Recently, I have been reflecting on how ingrained languages are in our societies, and how vital they are to connecting emotionally to other people. It seems odd that relatively few people pursue languages as an essential skill rather than as a luxury or a hobby. After all, emphasis on languages has far reaching and surprising effects.
The value of speaking a second or third language is obvious for certain career paths, such as international affairs or any academic research that requires in-depth study of a foreign culture or history. For example, it makes sense that an anthropologist studying Incan cities in Peru would learn Spanish in order to interact with local experts.

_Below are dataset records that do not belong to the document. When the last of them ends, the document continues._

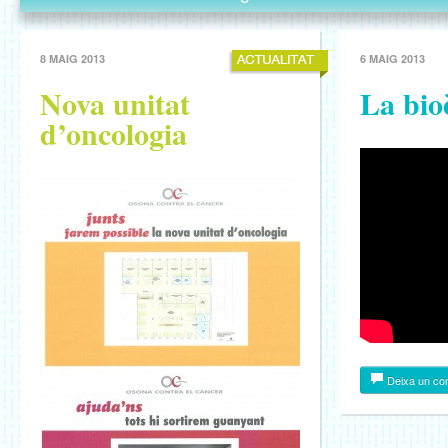
8 MAIG 2013
6 MAIG 2013
Nova unitat
La bio
d’oncologia
Deixa un co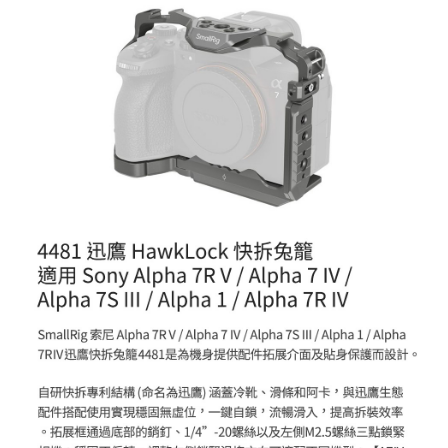
相關說明
【關於「AFTEE先享後付」】
ATM付款
AFTEE先享後付是「在收到商品之後才付款」的支付方式。 讓您購物簡單
便利好安心！
１．簡單：不需註冊會員、不需綁卡、不需儲值。
運送方式
２．便利：只要手機號碼，簡訊認證，即可結帳。
３．安心：先確認商品／服務後，再付款。
全家取貨付款
每筆NT$60，滿NT$399(含以上)免運費
【「AFTEE先享後付」結帳流程】
１．於結帳方式選擇「AFTEE先享後付」後，將跳轉至「AFTEE先享後付」
萊爾富取貨付款
結帳頁面，進行簡訊認證並確認金額後，即可完成結帳。
２．訂單成立數日內，您將收到繳費通知簡訊。
每筆NT$60，滿NT$399(含以上)免運費
３．收到繳費通知簡訊後14天內，點擊此簡訊中的連結，可透過四大超商／
ATM／網路銀行／等多元方式進行付款，方視為交易完成。
7-11取貨付款
※ 請注意：結帳手續完成當下不需立刻繳費，但若您需要取消訂單，請聯絡
每筆NT$60，滿NT$399(含以上)免運費
購買商品的店家。未經商家同意取消之訂單仍視為有效，需透過AFTEE先享
後付繳納相關費用。
宅配
※ 交易是否成功請以「AFTEE先享後付 」之結帳頁面顯示為準，若有關於
是否繳費成功／繳費後需取消欲退款等相關疑問，請聯繫「AFTEE先享後付
每筆NT$75，滿NT$399(含以上)免運費
客戶支援中心」
https://netprotections.freshdesk.com/support/home
付款後門市自取
【注意事項】
１．透過由恩沛科技股份有限公司提供之「AFTEE先享後付」服務完成之交
免運費
易，需依本服務之必要範圍內提供個人資料，並將交易相關給付款項請求債
權轉讓予恩沛科技股份有限公司。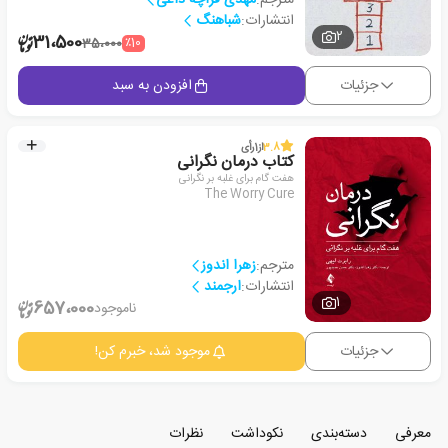
انتشارات:
شباهنگ
2
31،500
٪10
35،000
جزئیات
افزودن به سبد
3.8
از
1
رأی
کتاب درمان نگرانی
هفت گام برای غلبه بر نگرانی
The Worry Cure
مترجم:
زهرا اندوز
انتشارات:
ارجمند
1
657،000
ناموجود
جزئیات
موجود شد، خبرم کن!
معرفی
دسته‌بندی
نکوداشت
نظرات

Less obvious is how helpful speaking another language is even if a career field doesn’t currently require proficiency in multiple languages. The process of learning a foreign language establishes millions of new neural pathways, making it a mental gymnastics exercise. Those who speak multiple languages are more capable of approaching problems from new angles, and those who regularly use their skills to translate from one language to another exhibit higher academic performance and self-efficacy. Interestingly, children who are raised in bilingual households will start speaking later than children raised in monolingual families. But once they do start speaking, they will be equally fluent in both languages.
With the world’s increasing international interdependence, all careers will soon benefit from and even require multilingualism. For all of us who were raised only speaking one language, it’s not too late! Keep studying other languages; it’s definitely worth it for your brain, even if that language doesn’t currently seem useful in your everyday life. Besides, it’s fun!